Reclaiming “Redneck” From History

Blogging again after a busy year off. :)

The term redneck is usually an insult these days, used by urban, hip, coastal people who went to college for at least four years, vote for Democrats, and work at high-paying high-status jobs in government or the private sector. I fit that description, except that my politics aren’t liberal/left and I don’t vote mostly for Democrats (or didn’t til Donald Trump was elected President).

However, I grew up in Texas among conservative family and neighbors. Three generations ago my paternal ancestors were all from West Virginia, Kentucky, and Tennessee. Over the weekend, I stumbled across an editorial in The Guardian that I wish every American would read. I don’t agree with many of the political views held by the three authors, but I treasure the history that this op-end brings to light. The authors clearly believe that we cannot solve the problems that America faces at present by splitting into a bunch of racially- or culturally-defined groups and fighting. I agree with them.

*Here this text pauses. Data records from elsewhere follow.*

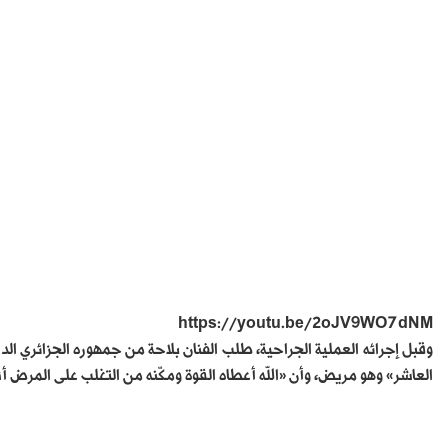
https://youtu.be/2oJV9WO7dNM
وقبل إجرائه العملية الجراحية، طلب الفنان بلاحة من جمهوره الجزائري ا
العاشر» وهو مريض، وأن «الله أعطاه القوة ومكّنه من التغلب على المرض أث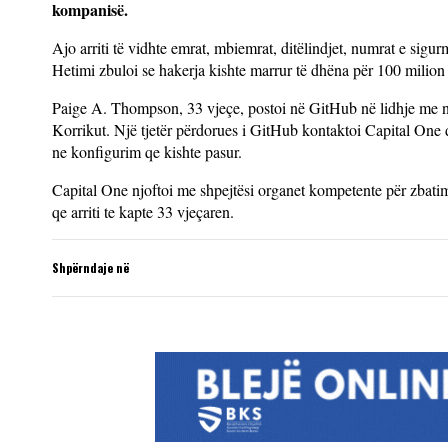
kompanisë.
Ajo arriti të vidhte emrat, mbiemrat, ditëlindjet, numrat e sigu
Hetimi zbuloi se hakerja kishte marrur të dhëna për 100 milion
Paige A. Thompson, 33 vjeçe, postoi në GitHub në lidhje me ndë
Korrikut. Një tjetër përdorues i GitHub kontaktoi Capital One
ne konfigurim qe kishte pasur.
Capital One njoftoi me shpejtësi organet kompetente për zbatim
qe arriti te kapte 33 vjeçaren.
Shpërndaje në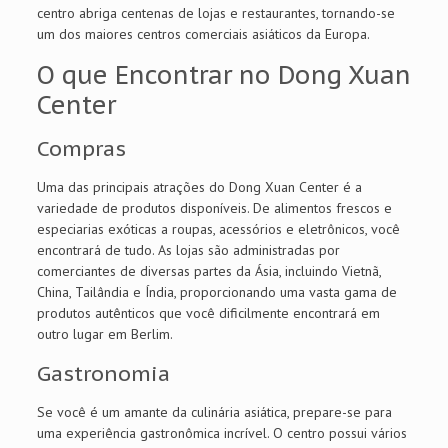
centro abriga centenas de lojas e restaurantes, tornando-se
um dos maiores centros comerciais asiáticos da Europa.
O que Encontrar no Dong Xuan
Center
Compras
Uma das principais atrações do Dong Xuan Center é a
variedade de produtos disponíveis. De alimentos frescos e
especiarias exóticas a roupas, acessórios e eletrônicos, você
encontrará de tudo. As lojas são administradas por
comerciantes de diversas partes da Ásia, incluindo Vietnã,
China, Tailândia e Índia, proporcionando uma vasta gama de
produtos autênticos que você dificilmente encontrará em
outro lugar em Berlim.
Gastronomia
Se você é um amante da culinária asiática, prepare-se para
uma experiência gastronômica incrível. O centro possui vários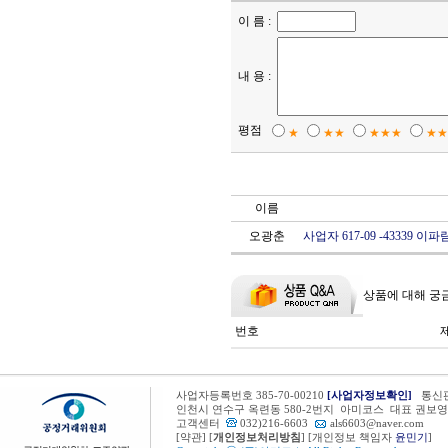
이 름 :
내 용 :
평점
★
★★
★★★
★★
이름
오광춘
사업자 617-09 -43339 이파
상품에 대해 궁
번호
사업자등록번호 385-70-00210
[사업자정보확인]
통신판
인천시 연수구 옥련동 580-2번지 아미코스 대표 권보영
고객센터
032)216-6603
als6603@naver.com
[
약관
] [
개인정보처리방침
] [개인정보 책임자
윤민기
]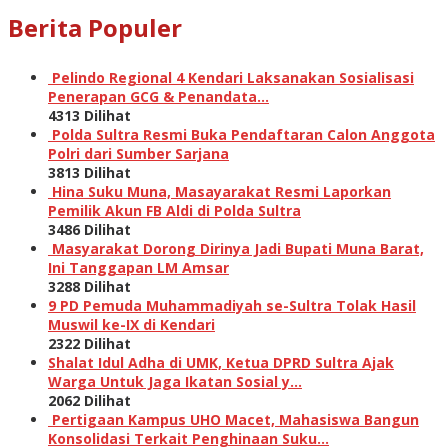
Berita Populer
Pelindo Regional 4 Kendari Laksanakan Sosialisasi
Penerapan GCG & Penandata…
4313 Dilihat
Polda Sultra Resmi Buka Pendaftaran Calon Anggota
Polri dari Sumber Sarjana
3813 Dilihat
Hina Suku Muna, Masayarakat Resmi Laporkan
Pemilik Akun FB Aldi di Polda Sultra
3486 Dilihat
Masyarakat Dorong Dirinya Jadi Bupati Muna Barat,
Ini Tanggapan LM Amsar
3288 Dilihat
9 PD Pemuda Muhammadiyah se-Sultra Tolak Hasil
Muswil ke-IX di Kendari
2322 Dilihat
Shalat Idul Adha di UMK, Ketua DPRD Sultra Ajak
Warga Untuk Jaga Ikatan Sosial y…
2062 Dilihat
Pertigaan Kampus UHO Macet, Mahasiswa Bangun
Konsolidasi Terkait Penghinaan Suku…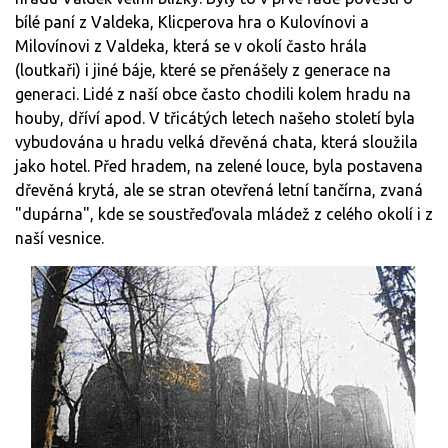
bílé paní z Valdeka, Klicperova hra o Kulovínovi a
Milovínovi z Valdeka, která se v okolí často hrála
(loutkaři) i jiné báje, které se přenášely z generace na
generaci. Lidé z naší obce často chodili kolem hradu na
houby, dříví apod. V třicátých letech našeho století byla
vybudována u hradu velká dřevěná chata, která sloužila
jako hotel. Před hradem, na zelené louce, byla postavena
dřevěná krytá, ale se stran otevřená letní tančírna, zvaná
"dupárna", kde se soustřeďovala mládež z celého okolí i z
naší vesnice.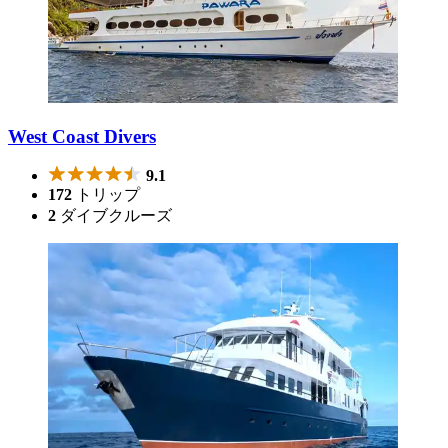
West Coast Divers
9.1
172
トリップ
2
ダイブクルーズ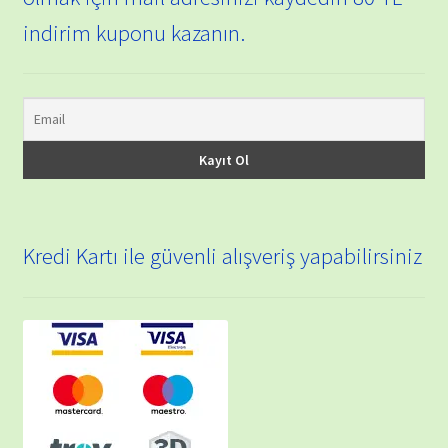
indirim kuponu kazanın.
Kredi Kartı ile güvenli alışveriş yapabilirsiniz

One of the most fascinating periods of American history is the history of mining and the early labor movement centered in and around the Appalachian mountains in West Virginia, eastern Kentucky, southeastern Ohio and western Pennsylvania. After a cross-country trip in 2015 took me through West Virginia’s New River Gorge, I’ve been reading histories of that region. I’m glad other people are finding inspiration in the same times and places.